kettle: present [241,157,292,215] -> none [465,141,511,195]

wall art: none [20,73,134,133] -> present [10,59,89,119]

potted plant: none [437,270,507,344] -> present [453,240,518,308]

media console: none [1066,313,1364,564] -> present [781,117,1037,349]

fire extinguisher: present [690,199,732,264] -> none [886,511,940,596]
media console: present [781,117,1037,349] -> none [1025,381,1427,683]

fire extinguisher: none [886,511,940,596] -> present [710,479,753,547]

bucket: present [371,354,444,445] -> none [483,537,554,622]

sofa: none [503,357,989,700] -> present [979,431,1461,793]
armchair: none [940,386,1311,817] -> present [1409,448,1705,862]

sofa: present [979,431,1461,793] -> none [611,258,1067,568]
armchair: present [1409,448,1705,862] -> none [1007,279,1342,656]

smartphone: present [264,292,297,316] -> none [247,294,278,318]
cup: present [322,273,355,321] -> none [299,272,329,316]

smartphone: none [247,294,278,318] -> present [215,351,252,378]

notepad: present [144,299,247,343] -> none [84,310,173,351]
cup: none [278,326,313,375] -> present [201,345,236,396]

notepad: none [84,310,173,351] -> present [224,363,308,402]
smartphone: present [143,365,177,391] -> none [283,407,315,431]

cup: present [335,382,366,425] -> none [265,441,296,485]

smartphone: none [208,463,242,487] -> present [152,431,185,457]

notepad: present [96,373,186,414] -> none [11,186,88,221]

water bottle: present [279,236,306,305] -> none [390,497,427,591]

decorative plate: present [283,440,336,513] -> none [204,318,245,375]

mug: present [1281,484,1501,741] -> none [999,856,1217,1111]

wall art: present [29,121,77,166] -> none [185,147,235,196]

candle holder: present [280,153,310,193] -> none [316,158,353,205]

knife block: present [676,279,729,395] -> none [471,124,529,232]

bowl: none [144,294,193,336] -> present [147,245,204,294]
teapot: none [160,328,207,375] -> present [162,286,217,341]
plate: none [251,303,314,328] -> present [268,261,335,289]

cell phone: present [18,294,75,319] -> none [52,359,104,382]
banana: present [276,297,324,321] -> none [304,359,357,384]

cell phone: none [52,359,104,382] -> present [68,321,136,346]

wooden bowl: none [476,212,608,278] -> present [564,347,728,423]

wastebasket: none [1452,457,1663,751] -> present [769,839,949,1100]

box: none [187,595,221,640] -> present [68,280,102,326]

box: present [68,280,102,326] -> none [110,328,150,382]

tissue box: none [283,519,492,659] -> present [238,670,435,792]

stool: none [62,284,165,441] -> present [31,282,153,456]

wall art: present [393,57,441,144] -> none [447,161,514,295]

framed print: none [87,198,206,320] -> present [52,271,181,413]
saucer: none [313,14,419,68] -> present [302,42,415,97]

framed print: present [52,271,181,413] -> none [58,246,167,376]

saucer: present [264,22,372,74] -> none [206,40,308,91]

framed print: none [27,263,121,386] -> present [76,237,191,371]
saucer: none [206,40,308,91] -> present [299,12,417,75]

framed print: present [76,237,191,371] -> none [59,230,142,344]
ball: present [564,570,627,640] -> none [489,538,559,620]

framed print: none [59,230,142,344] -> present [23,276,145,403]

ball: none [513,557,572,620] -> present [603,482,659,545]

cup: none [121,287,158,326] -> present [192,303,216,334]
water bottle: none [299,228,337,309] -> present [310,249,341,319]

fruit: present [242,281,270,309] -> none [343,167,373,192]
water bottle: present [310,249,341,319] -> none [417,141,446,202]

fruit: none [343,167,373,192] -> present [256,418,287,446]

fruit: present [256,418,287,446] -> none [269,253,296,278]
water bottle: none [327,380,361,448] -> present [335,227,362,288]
□ □ □ □ □ □ □
■ **Work to complete**
Once you have read the data above, print all of it again exactly.

■ **Exercise output**
kettle: present [241,157,292,215] -> none [465,141,511,195]

wall art: none [20,73,134,133] -> present [10,59,89,119]

potted plant: none [437,270,507,344] -> present [453,240,518,308]

media console: none [1066,313,1364,564] -> present [781,117,1037,349]

fire extinguisher: present [690,199,732,264] -> none [886,511,940,596]
media console: present [781,117,1037,349] -> none [1025,381,1427,683]

fire extinguisher: none [886,511,940,596] -> present [710,479,753,547]

bucket: present [371,354,444,445] -> none [483,537,554,622]

sofa: none [503,357,989,700] -> present [979,431,1461,793]
armchair: none [940,386,1311,817] -> present [1409,448,1705,862]

sofa: present [979,431,1461,793] -> none [611,258,1067,568]
armchair: present [1409,448,1705,862] -> none [1007,279,1342,656]

smartphone: present [264,292,297,316] -> none [247,294,278,318]
cup: present [322,273,355,321] -> none [299,272,329,316]

smartphone: none [247,294,278,318] -> present [215,351,252,378]

notepad: present [144,299,247,343] -> none [84,310,173,351]
cup: none [278,326,313,375] -> present [201,345,236,396]

notepad: none [84,310,173,351] -> present [224,363,308,402]
smartphone: present [143,365,177,391] -> none [283,407,315,431]

cup: present [335,382,366,425] -> none [265,441,296,485]

smartphone: none [208,463,242,487] -> present [152,431,185,457]

notepad: present [96,373,186,414] -> none [11,186,88,221]

water bottle: present [279,236,306,305] -> none [390,497,427,591]

decorative plate: present [283,440,336,513] -> none [204,318,245,375]

mug: present [1281,484,1501,741] -> none [999,856,1217,1111]

wall art: present [29,121,77,166] -> none [185,147,235,196]

candle holder: present [280,153,310,193] -> none [316,158,353,205]

knife block: present [676,279,729,395] -> none [471,124,529,232]

bowl: none [144,294,193,336] -> present [147,245,204,294]
teapot: none [160,328,207,375] -> present [162,286,217,341]
plate: none [251,303,314,328] -> present [268,261,335,289]

cell phone: present [18,294,75,319] -> none [52,359,104,382]
banana: present [276,297,324,321] -> none [304,359,357,384]

cell phone: none [52,359,104,382] -> present [68,321,136,346]

wooden bowl: none [476,212,608,278] -> present [564,347,728,423]

wastebasket: none [1452,457,1663,751] -> present [769,839,949,1100]

box: none [187,595,221,640] -> present [68,280,102,326]

box: present [68,280,102,326] -> none [110,328,150,382]

tissue box: none [283,519,492,659] -> present [238,670,435,792]

stool: none [62,284,165,441] -> present [31,282,153,456]

wall art: present [393,57,441,144] -> none [447,161,514,295]

framed print: none [87,198,206,320] -> present [52,271,181,413]
saucer: none [313,14,419,68] -> present [302,42,415,97]

framed print: present [52,271,181,413] -> none [58,246,167,376]

saucer: present [264,22,372,74] -> none [206,40,308,91]

framed print: none [27,263,121,386] -> present [76,237,191,371]
saucer: none [206,40,308,91] -> present [299,12,417,75]

framed print: present [76,237,191,371] -> none [59,230,142,344]
ball: present [564,570,627,640] -> none [489,538,559,620]

framed print: none [59,230,142,344] -> present [23,276,145,403]

ball: none [513,557,572,620] -> present [603,482,659,545]

cup: none [121,287,158,326] -> present [192,303,216,334]
water bottle: none [299,228,337,309] -> present [310,249,341,319]

fruit: present [242,281,270,309] -> none [343,167,373,192]
water bottle: present [310,249,341,319] -> none [417,141,446,202]

fruit: none [343,167,373,192] -> present [256,418,287,446]

fruit: present [256,418,287,446] -> none [269,253,296,278]
water bottle: none [327,380,361,448] -> present [335,227,362,288]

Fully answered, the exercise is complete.